#### Material provided:
*** Begin section ***
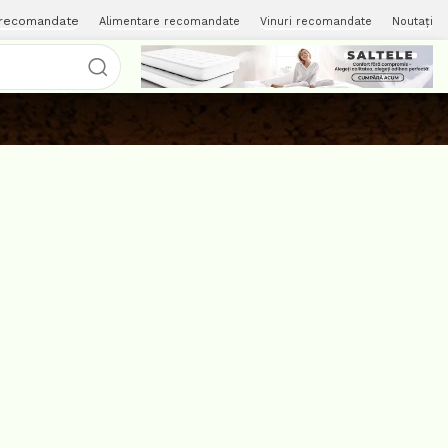
 recomandate
Alimentare recomandate
Vinuri recomandate
Noutați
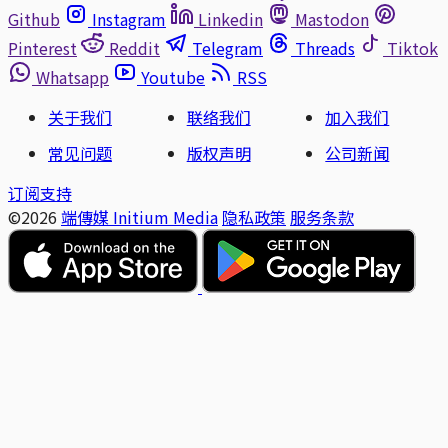
Github
Instagram
Linkedin
Mastodon
Pinterest
Reddit
Telegram
Threads
Tiktok
Whatsapp
Youtube
RSS
关于我们
联络我们
加入我们
常见问题
版权声明
公司新闻
订阅支持
©2026
端傳媒 Initium Media
隐私政策
服务条款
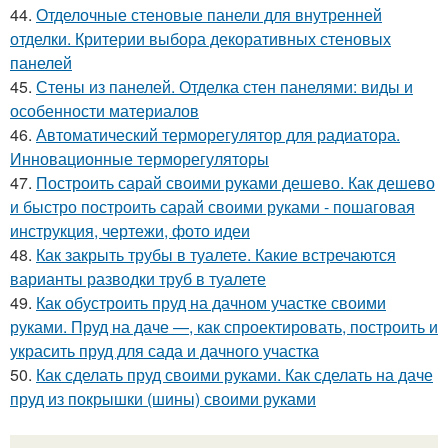
44.
Отделочные стеновые панели для внутренней
отделки. Критерии выбора декоративных стеновых
панелей
45.
Стены из панелей. Отделка стен панелями: виды и
особенности материалов
46.
Автоматический терморегулятор для радиатора.
Инновационные терморегуляторы
47.
Построить сарай своими руками дешево. Как дешево
и быстро построить сарай своими руками - пошаговая
инструкция, чертежи, фото идеи
48.
Как закрыть трубы в туалете. Какие встречаются
варианты разводки труб в туалете
49.
Как обустроить пруд на дачном участке своими
руками. Пруд на даче —, как спроектировать, построить и
украсить пруд для сада и дачного участка
50.
Как сделать пруд своими руками. Как сделать на даче
пруд из покрышки (шины) своими руками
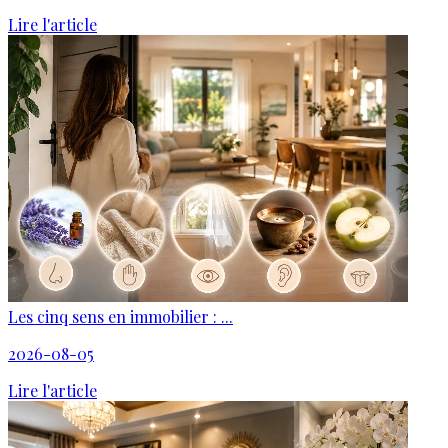
Lire l'article
Les cinq sens en immobilier : ...
2026-08-05
Lire l'article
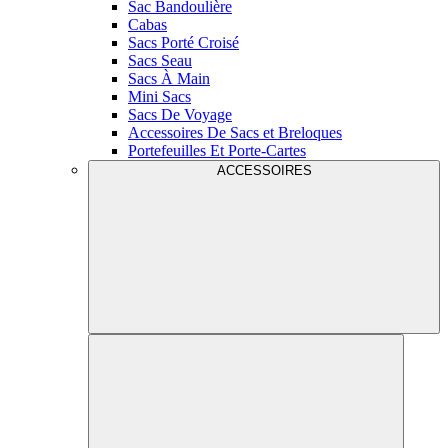
Sac Bandoulière
Cabas
Sacs Porté Croisé
Sacs Seau
Sacs À Main
Mini Sacs
Sacs De Voyage
Accessoires De Sacs et Breloques
Portefeuilles Et Porte-Cartes
ACCESSOIRES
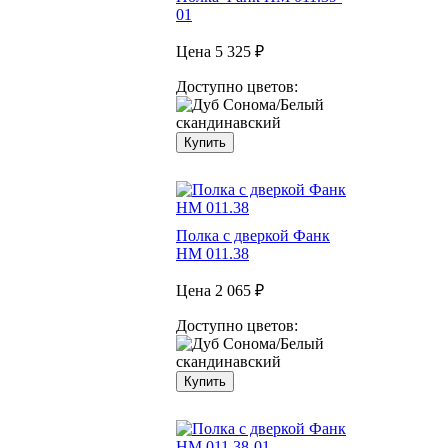
01
Цена
5 325 ₽
Доступно цветов:
Купить
Полка с дверкой Фанк
НМ 011.38
Цена
2 065 ₽
Доступно цветов:
Купить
*** End section ***
Gather every line of the listing above that contains the string "панелей", matching case exactly.

панелей
Стены из панелей. Отделка стен панелями: виды и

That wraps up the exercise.